As before, Fourth Uncle led the way. Gao Yang watched steam rise from his body and noticed that his face was black as the business end of a skillet as he strained to lead his cow, the rope in his left hand and a willow switch in his right. “Hee-ya, giddap!” he hollered, waving his switch over the animal’s rump without actually touching it. Frothy bubbles formed at the corners of the cow’s raised mouth; her breathing was loud and raspy; her flanks twisted and wriggled, probably because of stones cutting into her hooves.

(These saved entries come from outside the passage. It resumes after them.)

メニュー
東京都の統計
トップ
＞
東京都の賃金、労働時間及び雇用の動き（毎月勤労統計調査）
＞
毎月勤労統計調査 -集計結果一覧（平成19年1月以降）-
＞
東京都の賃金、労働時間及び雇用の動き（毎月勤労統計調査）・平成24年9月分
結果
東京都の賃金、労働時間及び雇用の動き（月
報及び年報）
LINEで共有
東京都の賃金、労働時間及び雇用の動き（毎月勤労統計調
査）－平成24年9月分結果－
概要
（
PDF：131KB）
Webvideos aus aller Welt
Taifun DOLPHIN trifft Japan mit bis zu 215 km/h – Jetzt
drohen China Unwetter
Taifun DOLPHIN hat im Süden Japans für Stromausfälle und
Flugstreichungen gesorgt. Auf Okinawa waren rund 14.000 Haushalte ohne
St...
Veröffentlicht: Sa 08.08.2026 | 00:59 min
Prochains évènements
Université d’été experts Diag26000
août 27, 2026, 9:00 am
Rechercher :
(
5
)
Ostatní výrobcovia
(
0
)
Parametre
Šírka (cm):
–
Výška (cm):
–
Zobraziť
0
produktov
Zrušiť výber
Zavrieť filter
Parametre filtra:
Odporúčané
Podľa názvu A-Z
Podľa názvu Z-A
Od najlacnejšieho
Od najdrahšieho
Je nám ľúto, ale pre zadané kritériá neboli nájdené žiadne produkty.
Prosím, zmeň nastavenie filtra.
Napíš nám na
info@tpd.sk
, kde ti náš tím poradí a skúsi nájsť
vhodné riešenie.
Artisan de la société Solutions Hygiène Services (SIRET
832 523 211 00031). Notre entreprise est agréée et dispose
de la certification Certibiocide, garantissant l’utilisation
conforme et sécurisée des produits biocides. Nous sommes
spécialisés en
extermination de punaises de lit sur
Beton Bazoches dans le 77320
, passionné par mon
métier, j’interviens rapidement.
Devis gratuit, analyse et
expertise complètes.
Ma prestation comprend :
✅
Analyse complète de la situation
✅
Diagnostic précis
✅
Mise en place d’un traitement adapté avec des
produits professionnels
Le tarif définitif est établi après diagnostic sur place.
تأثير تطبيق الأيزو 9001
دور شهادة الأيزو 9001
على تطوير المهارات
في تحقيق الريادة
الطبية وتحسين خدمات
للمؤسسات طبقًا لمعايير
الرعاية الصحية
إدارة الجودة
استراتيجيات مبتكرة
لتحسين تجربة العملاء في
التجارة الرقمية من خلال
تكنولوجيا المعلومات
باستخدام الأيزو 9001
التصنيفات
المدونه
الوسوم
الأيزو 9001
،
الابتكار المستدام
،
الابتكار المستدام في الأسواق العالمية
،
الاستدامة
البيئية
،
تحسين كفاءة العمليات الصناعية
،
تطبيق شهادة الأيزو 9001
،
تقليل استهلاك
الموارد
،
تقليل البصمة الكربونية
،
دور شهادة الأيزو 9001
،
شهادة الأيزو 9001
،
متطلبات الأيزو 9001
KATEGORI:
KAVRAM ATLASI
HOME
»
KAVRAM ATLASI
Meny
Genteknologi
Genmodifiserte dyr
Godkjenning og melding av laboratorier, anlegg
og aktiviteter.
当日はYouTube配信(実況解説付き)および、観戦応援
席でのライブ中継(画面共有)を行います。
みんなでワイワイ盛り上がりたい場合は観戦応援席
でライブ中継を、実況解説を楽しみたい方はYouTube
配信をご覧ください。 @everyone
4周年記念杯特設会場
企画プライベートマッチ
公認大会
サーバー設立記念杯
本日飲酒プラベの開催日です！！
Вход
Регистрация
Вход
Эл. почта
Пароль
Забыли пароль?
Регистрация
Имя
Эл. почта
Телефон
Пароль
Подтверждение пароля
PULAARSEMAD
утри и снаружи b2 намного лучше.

The red ball of a sun and a few ragged clouds were all the scenery the sky could offer; a chewed-up highway and lots of garlic-laden carts comprised the earthly sights. Gao Yang had never been part of such a vast undertaking before, and was so flustered he kept his eyes glued to the back of Fourth Uncle’s head, not letting his gaze wander an inch. His little donkey seemed to be doing a jig on hooves gouged mercilessly by sharp stones; its left hoof was already leaving a dark bloody trail on the white stones. The poor animal was pulled from side to side by the lurching motions of the axle, but Gao Yang was too intent on moving forward to feel much sympathy. No one dared to even slow down, fearing that the subhuman creature behind them might try to take advantage.